> [PROBLEM TO WORK ON] Leave the pictures behind and repeat all the entries exactly.

===== DATA SHOWN =====

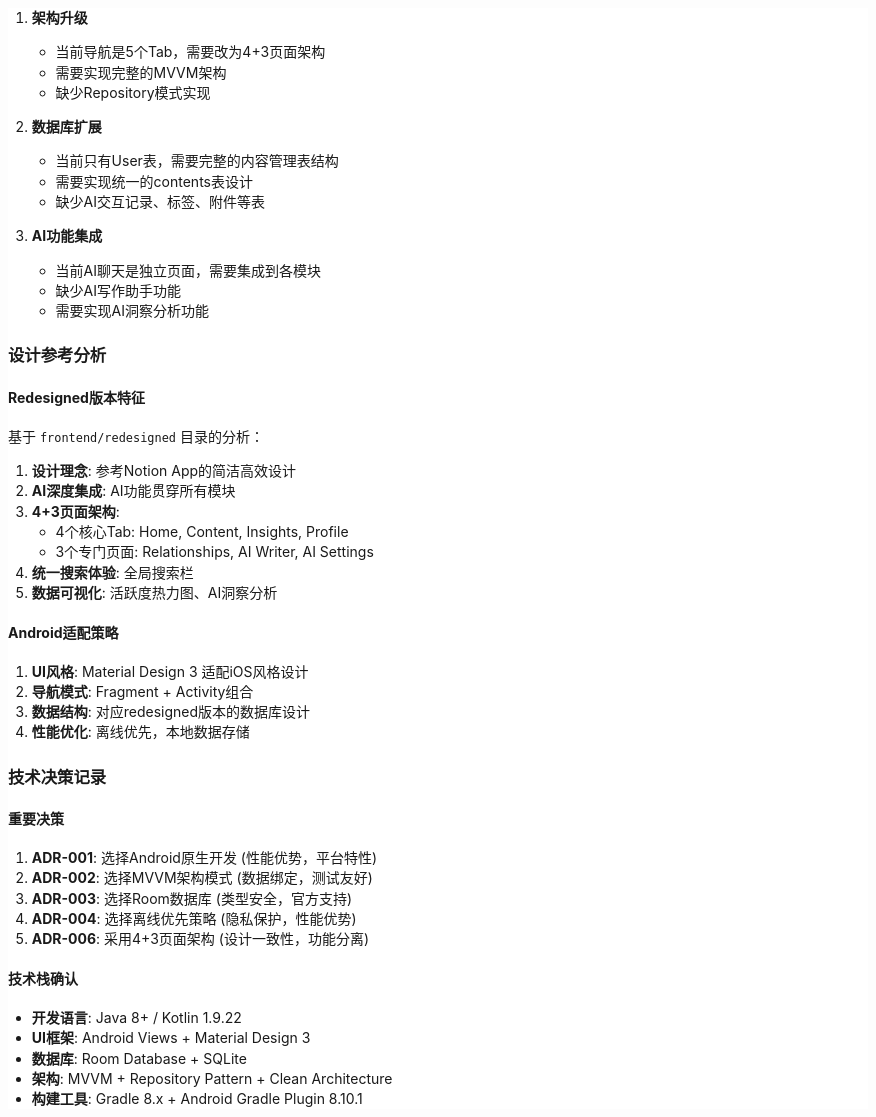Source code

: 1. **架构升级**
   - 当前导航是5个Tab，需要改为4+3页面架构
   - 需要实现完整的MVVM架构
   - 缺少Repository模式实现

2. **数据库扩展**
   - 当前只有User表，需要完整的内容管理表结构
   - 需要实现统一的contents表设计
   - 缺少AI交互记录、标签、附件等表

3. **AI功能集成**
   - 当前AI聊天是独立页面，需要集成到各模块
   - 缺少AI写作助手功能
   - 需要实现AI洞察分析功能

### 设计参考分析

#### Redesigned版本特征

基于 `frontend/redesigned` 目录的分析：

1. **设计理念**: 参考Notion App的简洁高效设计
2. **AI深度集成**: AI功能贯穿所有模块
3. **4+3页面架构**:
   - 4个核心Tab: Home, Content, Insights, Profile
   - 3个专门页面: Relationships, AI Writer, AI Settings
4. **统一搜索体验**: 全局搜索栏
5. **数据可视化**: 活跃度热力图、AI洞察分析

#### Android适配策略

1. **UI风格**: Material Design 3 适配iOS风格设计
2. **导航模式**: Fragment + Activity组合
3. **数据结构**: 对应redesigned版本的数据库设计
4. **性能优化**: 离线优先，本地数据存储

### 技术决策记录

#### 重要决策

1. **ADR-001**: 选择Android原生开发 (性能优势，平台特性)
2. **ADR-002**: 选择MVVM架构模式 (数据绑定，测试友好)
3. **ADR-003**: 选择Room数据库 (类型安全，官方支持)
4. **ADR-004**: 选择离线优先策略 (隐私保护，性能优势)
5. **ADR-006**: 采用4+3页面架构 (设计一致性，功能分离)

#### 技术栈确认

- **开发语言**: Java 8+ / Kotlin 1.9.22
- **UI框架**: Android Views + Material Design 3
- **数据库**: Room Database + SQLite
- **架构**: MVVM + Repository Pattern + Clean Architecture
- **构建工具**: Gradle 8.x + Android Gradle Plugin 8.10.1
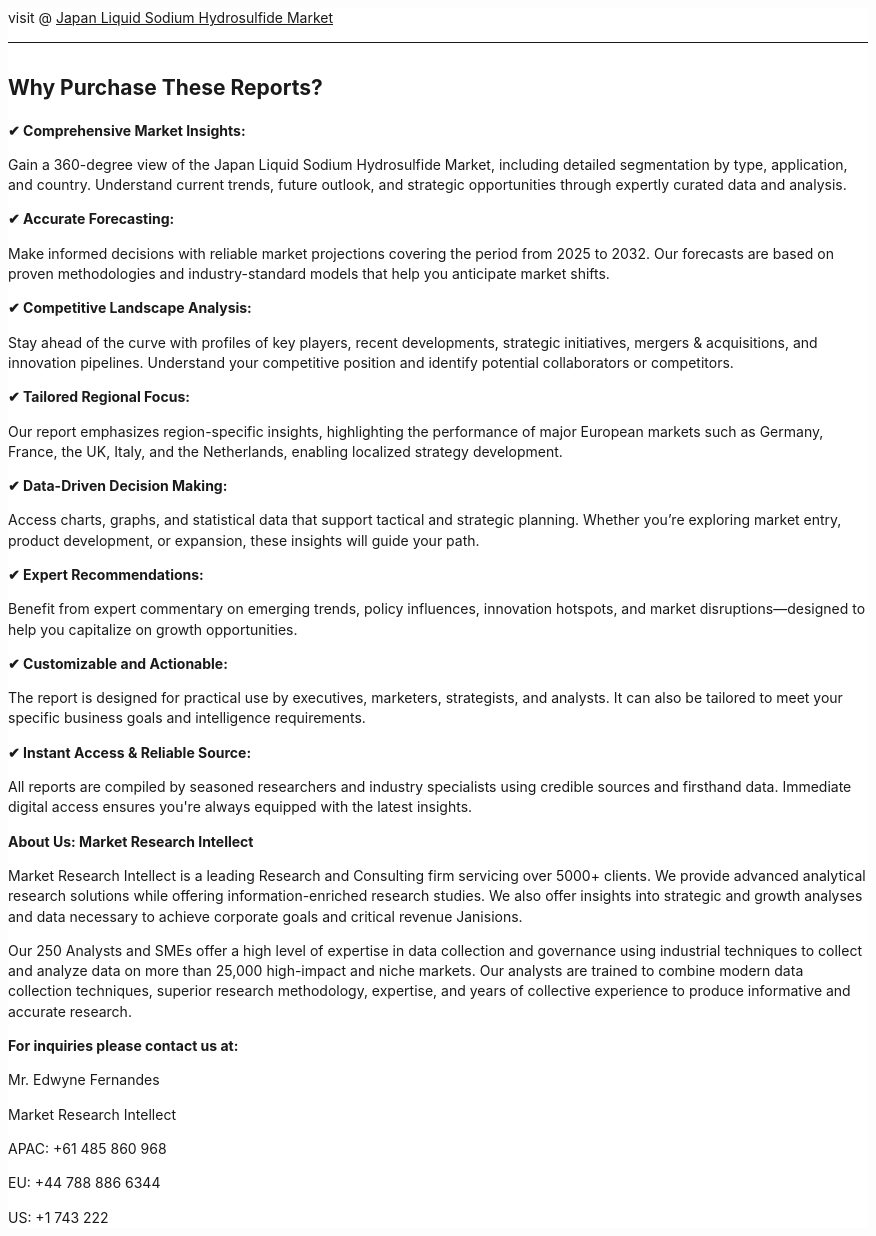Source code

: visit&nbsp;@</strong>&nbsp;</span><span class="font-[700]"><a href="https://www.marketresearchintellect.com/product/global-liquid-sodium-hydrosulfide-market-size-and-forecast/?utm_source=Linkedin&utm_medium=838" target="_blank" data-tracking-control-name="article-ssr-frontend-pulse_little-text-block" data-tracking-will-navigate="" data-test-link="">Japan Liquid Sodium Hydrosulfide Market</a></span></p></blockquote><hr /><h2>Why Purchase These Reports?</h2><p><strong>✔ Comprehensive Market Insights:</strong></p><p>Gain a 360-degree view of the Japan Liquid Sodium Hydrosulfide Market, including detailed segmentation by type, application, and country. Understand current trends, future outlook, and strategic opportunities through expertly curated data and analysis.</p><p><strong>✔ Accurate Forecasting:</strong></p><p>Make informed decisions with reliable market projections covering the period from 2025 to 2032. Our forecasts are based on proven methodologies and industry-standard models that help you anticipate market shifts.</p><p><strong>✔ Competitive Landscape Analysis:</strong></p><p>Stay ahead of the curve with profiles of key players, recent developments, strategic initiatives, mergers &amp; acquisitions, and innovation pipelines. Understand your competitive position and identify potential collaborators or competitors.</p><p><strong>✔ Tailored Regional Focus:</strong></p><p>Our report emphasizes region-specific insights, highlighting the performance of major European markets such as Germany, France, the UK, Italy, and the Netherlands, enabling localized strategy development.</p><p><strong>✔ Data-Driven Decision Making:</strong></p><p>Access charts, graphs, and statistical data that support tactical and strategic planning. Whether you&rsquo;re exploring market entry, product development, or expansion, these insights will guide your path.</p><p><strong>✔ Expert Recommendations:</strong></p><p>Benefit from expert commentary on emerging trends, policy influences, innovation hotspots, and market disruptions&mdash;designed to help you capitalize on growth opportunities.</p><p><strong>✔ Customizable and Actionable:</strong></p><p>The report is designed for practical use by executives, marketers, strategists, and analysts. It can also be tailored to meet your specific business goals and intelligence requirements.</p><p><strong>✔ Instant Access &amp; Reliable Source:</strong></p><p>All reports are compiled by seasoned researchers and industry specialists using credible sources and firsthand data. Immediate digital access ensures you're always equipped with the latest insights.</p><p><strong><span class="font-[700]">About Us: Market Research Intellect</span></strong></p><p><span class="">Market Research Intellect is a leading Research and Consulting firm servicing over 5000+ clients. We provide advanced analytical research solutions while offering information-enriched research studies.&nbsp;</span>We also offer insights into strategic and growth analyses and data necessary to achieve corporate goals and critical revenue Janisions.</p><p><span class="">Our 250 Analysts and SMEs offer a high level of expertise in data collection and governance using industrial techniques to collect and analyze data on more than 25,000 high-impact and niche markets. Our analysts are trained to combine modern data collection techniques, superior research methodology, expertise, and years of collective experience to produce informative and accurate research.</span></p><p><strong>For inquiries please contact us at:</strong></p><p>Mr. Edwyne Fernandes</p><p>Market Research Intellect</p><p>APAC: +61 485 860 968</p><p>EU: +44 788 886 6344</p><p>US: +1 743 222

=====

> [RESPONSE AREA]
Source code

: 1. **架构升级**
   - 当前导航是5个Tab，需要改为4+3页面架构
   - 需要实现完整的MVVM架构
   - 缺少Repository模式实现

2. **数据库扩展**
   - 当前只有User表，需要完整的内容管理表结构
   - 需要实现统一的contents表设计
   - 缺少AI交互记录、标签、附件等表

3. **AI功能集成**
   - 当前AI聊天是独立页面，需要集成到各模块
   - 缺少AI写作助手功能
   - 需要实现AI洞察分析功能

### 设计参考分析

#### Redesigned版本特征

基于 `frontend/redesigned` 目录的分析：

1. **设计理念**: 参考Notion App的简洁高效设计
2. **AI深度集成**: AI功能贯穿所有模块
3. **4+3页面架构**:
   - 4个核心Tab: Home, Content, Insights, Profile
   - 3个专门页面: Relationships, AI Writer, AI Settings
4. **统一搜索体验**: 全局搜索栏
5. **数据可视化**: 活跃度热力图、AI洞察分析

#### Android适配策略

1. **UI风格**: Material Design 3 适配iOS风格设计
2. **导航模式**: Fragment + Activity组合
3. **数据结构**: 对应redesigned版本的数据库设计
4. **性能优化**: 离线优先，本地数据存储

### 技术决策记录

#### 重要决策

1. **ADR-001**: 选择Android原生开发 (性能优势，平台特性)
2. **ADR-002**: 选择MVVM架构模式 (数据绑定，测试友好)
3. **ADR-003**: 选择Room数据库 (类型安全，官方支持)
4. **ADR-004**: 选择离线优先策略 (隐私保护，性能优势)
5. **ADR-006**: 采用4+3页面架构 (设计一致性，功能分离)

#### 技术栈确认

- **开发语言**: Java 8+ / Kotlin 1.9.22
- **UI框架**: Android Views + Material Design 3
- **数据库**: Room Database + SQLite
- **架构**: MVVM + Repository Pattern + Clean Architecture
- **构建工具**: Gradle 8.x + Android Gradle Plugin 8.10.1
Source code

: visit&nbsp;@</strong>&nbsp;</span><span class="font-[700]"><a href="https://www.marketresearchintellect.com/product/global-liquid-sodium-hydrosulfide-market-size-and-forecast/?utm_source=Linkedin&utm_medium=838" target="_blank" data-tracking-control-name="article-ssr-frontend-pulse_little-text-block" data-tracking-will-navigate="" data-test-link="">Japan Liquid Sodium Hydrosulfide Market</a></span></p></blockquote><hr /><h2>Why Purchase These Reports?</h2><p><strong>✔ Comprehensive Market Insights:</strong></p><p>Gain a 360-degree view of the Japan Liquid Sodium Hydrosulfide Market, including detailed segmentation by type, application, and country. Understand current trends, future outlook, and strategic opportunities through expertly curated data and analysis.</p><p><strong>✔ Accurate Forecasting:</strong></p><p>Make informed decisions with reliable market projections covering the period from 2025 to 2032. Our forecasts are based on proven methodologies and industry-standard models that help you anticipate market shifts.</p><p><strong>✔ Competitive Landscape Analysis:</strong></p><p>Stay ahead of the curve with profiles of key players, recent developments, strategic initiatives, mergers &amp; acquisitions, and innovation pipelines. Understand your competitive position and identify potential collaborators or competitors.</p><p><strong>✔ Tailored Regional Focus:</strong></p><p>Our report emphasizes region-specific insights, highlighting the performance of major European markets such as Germany, France, the UK, Italy, and the Netherlands, enabling localized strategy development.</p><p><strong>✔ Data-Driven Decision Making:</strong></p><p>Access charts, graphs, and statistical data that support tactical and strategic planning. Whether you&rsquo;re exploring market entry, product development, or expansion, these insights will guide your path.</p><p><strong>✔ Expert Recommendations:</strong></p><p>Benefit from expert commentary on emerging trends, policy influences, innovation hotspots, and market disruptions&mdash;designed to help you capitalize on growth opportunities.</p><p><strong>✔ Customizable and Actionable:</strong></p><p>The report is designed for practical use by executives, marketers, strategists, and analysts. It can also be tailored to meet your specific business goals and intelligence requirements.</p><p><strong>✔ Instant Access &amp; Reliable Source:</strong></p><p>All reports are compiled by seasoned researchers and industry specialists using credible sources and firsthand data. Immediate digital access ensures you're always equipped with the latest insights.</p><p><strong><span class="font-[700]">About Us: Market Research Intellect</span></strong></p><p><span class="">Market Research Intellect is a leading Research and Consulting firm servicing over 5000+ clients. We provide advanced analytical research solutions while offering information-enriched research studies.&nbsp;</span>We also offer insights into strategic and growth analyses and data necessary to achieve corporate goals and critical revenue Janisions.</p><p><span class="">Our 250 Analysts and SMEs offer a high level of expertise in data collection and governance using industrial techniques to collect and analyze data on more than 25,000 high-impact and niche markets. Our analysts are trained to combine modern data collection techniques, superior research methodology, expertise, and years of collective experience to produce informative and accurate research.</span></p><p><strong>For inquiries please contact us at:</strong></p><p>Mr. Edwyne Fernandes</p><p>Market Research Intellect</p><p>APAC: +61 485 860 968</p><p>EU: +44 788 886 6344</p><p>US: +1 743 222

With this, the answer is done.